Thanks to serendipity
Dolgin says he got to where he is by 'falling into things'
By Joe Schlosser -- Broadcasting & Cable, 2/24/2002 7:00:00 PM
Tracy Dolgin's career has not gone according to plan. "Every place I have gone in my career, I went having had no experience doing it," says the president of Fox Sports Net. "I have sort of made a career of falling into things."
After graduating from Cornell University in 1981, he headed west to Stanford University's business school, thinking to get into the entertainment business. "I had spent my entire life on the East Coast," says Dolgin, who grew up in Miami and later in New York City. "I didn't know Stanford was, like, a thousand miles away from Hollywood."
Having earned his M.B.A., he wound up about as far from the entertainment industry as possible: as an assistant product manager for General Foods' Jell-O in Westchester County, N.Y.
Three years later, with newly acquired knowledge of branding, Dolgin got his first opportunity in the entertainment industry, becoming a marketing manager for start-up home-video company Thorne EMI-HBO Video. "On the very day I started there," he says, "The Hollywood Reporter had a front-page story that read, 'Canon buys Thorne EMI and vows to shut down home video division.'"
Dolgin and his colleagues persuaded Canon executives to keep the division open. Besides selling HBO original productions, it handled video sales for an array of independent studios and often helped market their theatrical releases.
When HBO bought Canon out in 1989, Dolgin stayed on as senior vice president of marketing at newly minted HBO Video. Three years later, he got the "call that was too good to be true."
Film director George Lucas wanted Dolgin to run his consumer-products company in northern California. He was to get an ownership stake, lots of money and a return to the San Francisco Bay Area. He persuaded his wife, Judy, to move and took the job.

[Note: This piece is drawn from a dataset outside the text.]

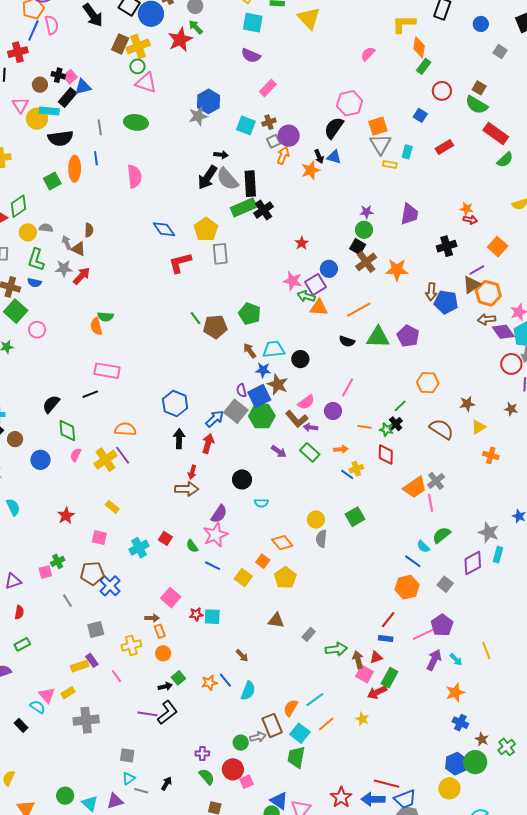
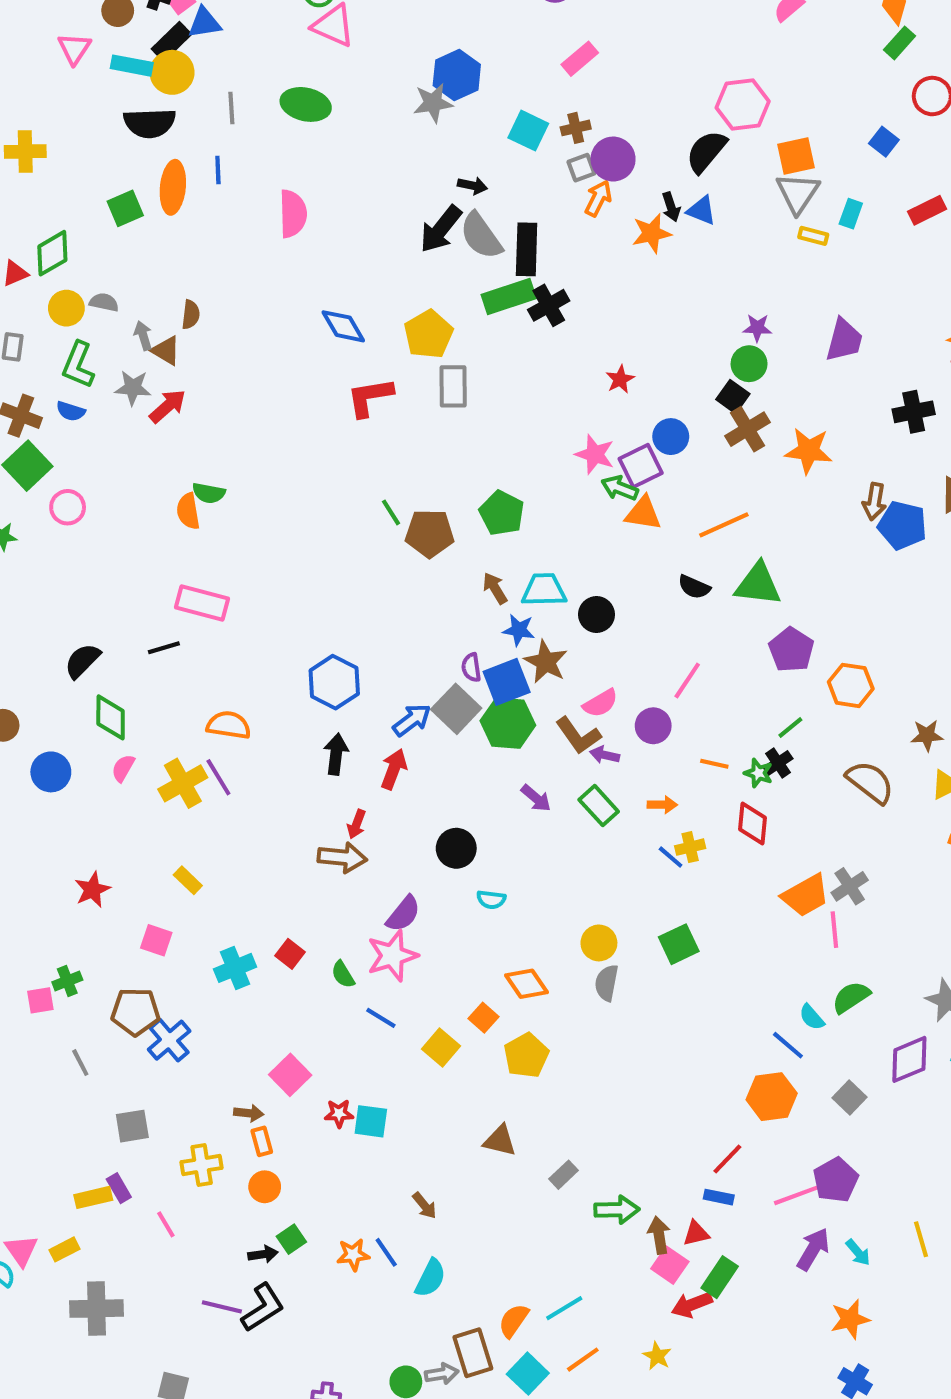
yellow circle: (37, 119) -> (172, 72), moved
purple pentagon: (408, 336) -> (791, 650), moved

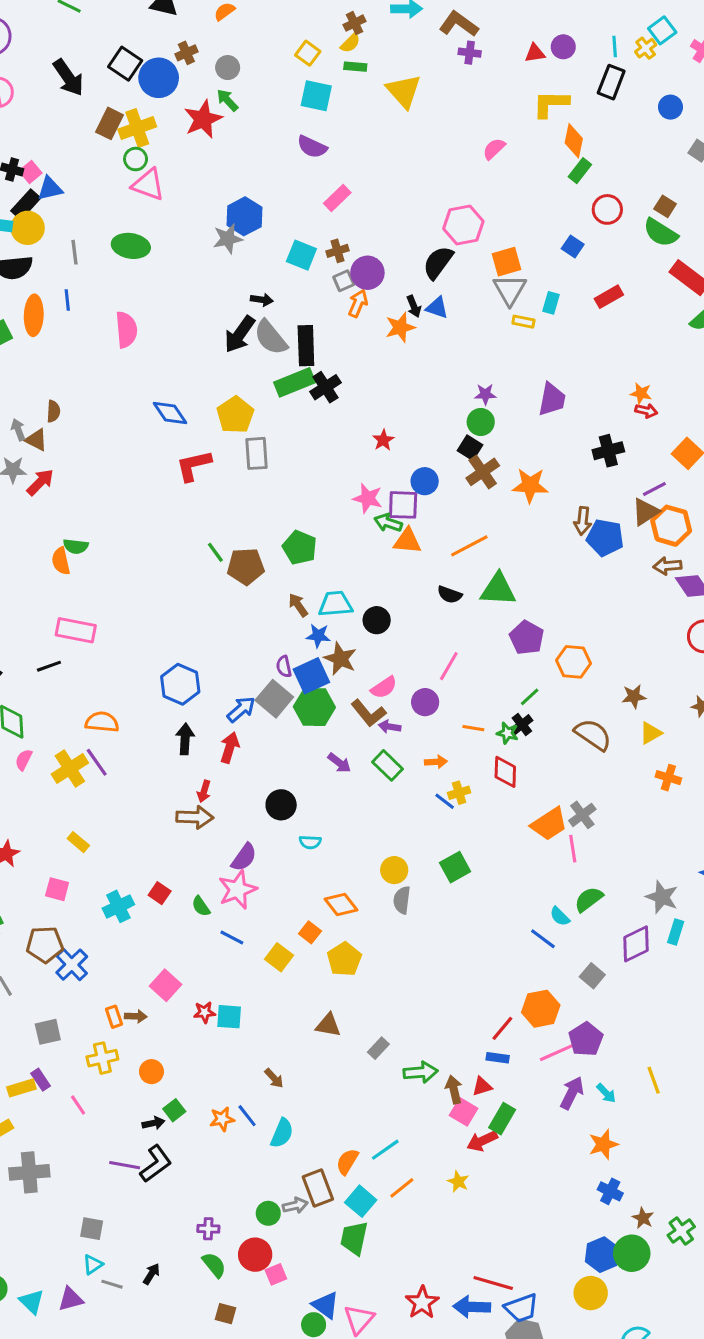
purple square: (641, 466) -> (403, 505), turned 32
orange hexagon: (772, 1097) -> (541, 1009), moved
orange rectangle: (262, 1141) -> (114, 1017), moved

On the day after he had moved to California, he was given some bad news. "They called me in and told me basically that the job I was hired for no longer existed," he says. "They were getting rid of a lot of the divisions that I was going to run."
The next day, he and his wife were on a plane back to New York. As luck would have it, start-up network Fox Broadcasting Co. needed a marketing chief. "I figured," he says, "if these idiots were stupid enough to give me a job as the head of marketing for a TV network, never having worked in TV before, I had to take it."
Dolgin returned to the West, to Los Angeles, and launched The X-Files, Melrose Place and other series at Fox. He also helped convince the NFL that Fox was the right place for the NFC broadcast contract and worked himself into the top marketing position at Fox Sports, where he spent three years getting Fox Sports' coverage of professional football, hockey and baseball off the ground—and revolutionizing sports marketing.
"Nobody had ever branded sports by the network," he says. "We basically came to sports and said we are going to do it this way. We were going to make sports Fox-like."
Dolgin helped Fox Sports move into cable and became chief operating officer at Fox Liberty Networks, overseeing FX, Fox Sports Net and several other new cable networks. In 2000, he was named president of Fox Sports Net, with responsibility for 21 regional cable networks.
Last month, Fox Sports canceled its nightly national sports-highlights program, created to take on ESPN's successful SportsCenter. The goal now is programming to entertain sports fans. "We really tried to do a traditional sports business and put the Fox Sports name on it," Dolgin says. "Instead of doing what we did before, which was sort of reinventing the wheel, we copied the wheel. Now we are trying go back to what works, and we are already seeing a lot of positive signs."